Extract ::
-- Opening Marker --
Since UT began admitting students in early December and admitted almost everyone prior to February 1, they were undoubtedly tweaking who would gain admission based on how many students have already enrolled.

If more or less admitted students were enrolling early, that might affect how many they project to admit in later waves. It’s possible then that UT either has

1. More spaces than they anticipated, and/or

2. Were cautious on over-enrolling students so decided to admit them on the back-end through appeals, and/or

3. Less admitted students enrolled than they anticipated, and/or

4. They have received pressure from the Board of Regents or the Texas Legislature from the current legislation cycle to increase the incoming size of the freshman class.

It’s possible some or all of these factors are in play, or that there are other causal factors that are unknown and unknowable. I’ll be curious to see how many students end up enrolling at UT for Fall 2019.

What does this mean for transfers?

Last year, UT admitted a record low number of transfers. It was by far the most competitive cycle ever, which I cover here.

It’s possible that, if they are intending to enroll more students through appeal, that there are less spaces available for transfers. It’s also possible that there is little direct relationship.

I’ll wait and see what transfer admissions looks like to make any recommendations for the future.
-- Closing Marker --
Entries shown ::
-- Opening Marker --
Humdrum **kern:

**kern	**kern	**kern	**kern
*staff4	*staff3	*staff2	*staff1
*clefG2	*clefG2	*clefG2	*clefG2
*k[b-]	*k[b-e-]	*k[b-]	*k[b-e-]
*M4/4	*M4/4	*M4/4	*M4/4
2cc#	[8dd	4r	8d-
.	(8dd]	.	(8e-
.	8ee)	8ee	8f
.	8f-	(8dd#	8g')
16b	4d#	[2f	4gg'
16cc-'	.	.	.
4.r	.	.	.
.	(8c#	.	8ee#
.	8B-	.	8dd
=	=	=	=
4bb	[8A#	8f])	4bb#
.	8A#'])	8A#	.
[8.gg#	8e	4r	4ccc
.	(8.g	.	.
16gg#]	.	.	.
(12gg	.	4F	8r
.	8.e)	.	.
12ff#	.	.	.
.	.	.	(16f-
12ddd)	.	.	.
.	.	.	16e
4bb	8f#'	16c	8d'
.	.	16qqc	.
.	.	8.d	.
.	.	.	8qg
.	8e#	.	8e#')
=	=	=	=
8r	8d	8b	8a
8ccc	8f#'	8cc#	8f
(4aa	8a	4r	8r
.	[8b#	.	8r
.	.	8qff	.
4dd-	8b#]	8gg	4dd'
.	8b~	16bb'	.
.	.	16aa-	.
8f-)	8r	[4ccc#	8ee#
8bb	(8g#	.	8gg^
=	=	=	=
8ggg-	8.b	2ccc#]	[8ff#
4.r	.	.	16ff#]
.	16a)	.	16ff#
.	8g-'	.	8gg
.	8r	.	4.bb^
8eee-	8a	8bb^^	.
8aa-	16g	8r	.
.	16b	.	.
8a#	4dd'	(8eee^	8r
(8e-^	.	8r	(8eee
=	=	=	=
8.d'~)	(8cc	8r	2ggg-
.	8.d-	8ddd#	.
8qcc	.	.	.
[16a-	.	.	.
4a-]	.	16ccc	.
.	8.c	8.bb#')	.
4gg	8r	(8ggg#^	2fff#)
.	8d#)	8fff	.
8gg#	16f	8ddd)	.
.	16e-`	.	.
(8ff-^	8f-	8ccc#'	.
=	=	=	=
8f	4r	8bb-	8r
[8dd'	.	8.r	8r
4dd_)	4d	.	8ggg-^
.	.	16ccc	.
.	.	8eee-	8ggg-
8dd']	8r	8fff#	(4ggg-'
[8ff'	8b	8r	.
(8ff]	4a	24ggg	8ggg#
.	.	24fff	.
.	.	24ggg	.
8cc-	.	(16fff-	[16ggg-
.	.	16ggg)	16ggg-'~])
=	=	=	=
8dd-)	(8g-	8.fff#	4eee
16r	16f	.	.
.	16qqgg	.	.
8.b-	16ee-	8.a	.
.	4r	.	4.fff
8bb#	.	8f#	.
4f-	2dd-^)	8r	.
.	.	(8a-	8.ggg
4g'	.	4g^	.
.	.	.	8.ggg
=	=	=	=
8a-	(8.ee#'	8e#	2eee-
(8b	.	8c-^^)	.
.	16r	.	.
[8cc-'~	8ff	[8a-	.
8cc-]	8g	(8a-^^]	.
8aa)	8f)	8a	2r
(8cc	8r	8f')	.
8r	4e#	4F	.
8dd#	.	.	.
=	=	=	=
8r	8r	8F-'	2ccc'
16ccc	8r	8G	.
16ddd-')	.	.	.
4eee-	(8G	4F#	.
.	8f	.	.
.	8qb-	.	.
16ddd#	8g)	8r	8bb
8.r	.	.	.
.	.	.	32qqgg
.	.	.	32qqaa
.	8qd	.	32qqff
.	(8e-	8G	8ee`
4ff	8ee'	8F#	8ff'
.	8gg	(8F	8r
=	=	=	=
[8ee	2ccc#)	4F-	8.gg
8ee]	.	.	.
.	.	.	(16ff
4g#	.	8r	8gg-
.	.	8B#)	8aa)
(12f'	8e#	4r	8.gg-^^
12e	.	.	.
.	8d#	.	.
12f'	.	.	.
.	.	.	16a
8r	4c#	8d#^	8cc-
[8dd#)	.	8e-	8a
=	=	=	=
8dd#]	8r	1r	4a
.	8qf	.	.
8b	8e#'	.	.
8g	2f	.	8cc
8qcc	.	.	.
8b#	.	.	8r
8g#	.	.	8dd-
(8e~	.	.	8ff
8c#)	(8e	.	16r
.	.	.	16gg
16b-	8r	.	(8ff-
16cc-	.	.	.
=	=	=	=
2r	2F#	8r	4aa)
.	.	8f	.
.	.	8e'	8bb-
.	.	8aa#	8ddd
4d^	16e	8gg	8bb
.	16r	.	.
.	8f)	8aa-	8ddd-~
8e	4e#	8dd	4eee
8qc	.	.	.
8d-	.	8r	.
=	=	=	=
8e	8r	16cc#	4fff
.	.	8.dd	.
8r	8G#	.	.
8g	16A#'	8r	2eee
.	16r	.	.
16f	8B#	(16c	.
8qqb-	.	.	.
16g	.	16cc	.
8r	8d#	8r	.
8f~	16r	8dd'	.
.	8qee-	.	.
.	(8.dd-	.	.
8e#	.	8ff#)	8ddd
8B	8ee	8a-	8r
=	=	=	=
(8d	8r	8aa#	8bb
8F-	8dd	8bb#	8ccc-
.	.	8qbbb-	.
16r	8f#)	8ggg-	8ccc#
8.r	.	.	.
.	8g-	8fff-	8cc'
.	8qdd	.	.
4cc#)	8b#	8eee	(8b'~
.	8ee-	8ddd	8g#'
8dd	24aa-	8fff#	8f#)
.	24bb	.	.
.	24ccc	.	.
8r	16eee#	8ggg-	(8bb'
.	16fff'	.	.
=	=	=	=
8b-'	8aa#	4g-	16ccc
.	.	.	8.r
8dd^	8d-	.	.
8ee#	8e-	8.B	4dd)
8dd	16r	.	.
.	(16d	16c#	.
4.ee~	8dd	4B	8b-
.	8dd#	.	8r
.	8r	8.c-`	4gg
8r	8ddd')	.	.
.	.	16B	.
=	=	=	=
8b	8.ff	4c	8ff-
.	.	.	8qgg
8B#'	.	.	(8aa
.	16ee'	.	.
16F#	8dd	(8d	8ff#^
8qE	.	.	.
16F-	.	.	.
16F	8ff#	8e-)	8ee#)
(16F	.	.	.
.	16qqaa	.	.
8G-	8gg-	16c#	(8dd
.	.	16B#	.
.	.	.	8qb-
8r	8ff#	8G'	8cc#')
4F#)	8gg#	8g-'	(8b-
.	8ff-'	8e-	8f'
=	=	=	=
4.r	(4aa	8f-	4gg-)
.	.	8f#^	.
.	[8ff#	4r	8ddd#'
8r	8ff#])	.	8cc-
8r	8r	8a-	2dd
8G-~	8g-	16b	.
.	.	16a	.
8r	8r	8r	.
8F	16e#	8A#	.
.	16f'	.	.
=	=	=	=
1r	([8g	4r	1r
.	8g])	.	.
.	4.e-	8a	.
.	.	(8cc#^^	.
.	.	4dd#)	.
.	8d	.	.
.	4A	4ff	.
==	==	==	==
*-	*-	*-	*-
-- Closing Marker --
Things to do ::
1. Answer these questions from the UT admissions text, each on its own line:
(a) When did UT begin admitting students?
(b) How many transfers did UT admit last year compared with earlier years?
(c) For which term does the writer want to see how many students end up enrolling at UT?
2. List every possible factor the UT admissions text numbers to explain UT's admissions.
3. Duplicate a passage of the UT admissions text word for word. Begin at the words "2. Were cautious" and stop after "for Fall 2019.".

Answers below ::
1.
(a) Early December.
(b) A record low number.
(c) Fall 2019.

2.
1. More spaces than they anticipated
2. Were cautious on over-enrolling students so decided to admit them on the back-end through appeals
3. Less admitted students enrolled than they anticipated
4. They have received pressure from the Board of Regents or the Texas Legislature from the current legislation cycle to increase the incoming size of the freshman class

3.
2. Were cautious on over-enrolling students so decided to admit them on the back-end through appeals, and/or

3. Less admitted students enrolled than they anticipated, and/or

4. They have received pressure from the Board of Regents or the Texas Legislature from the current legislation cycle to increase the incoming size of the freshman class.

It’s possible some or all of these factors are in play, or that there are other causal factors that are unknown and unknowable. I’ll be curious to see how many students end up enrolling at UT for Fall 2019.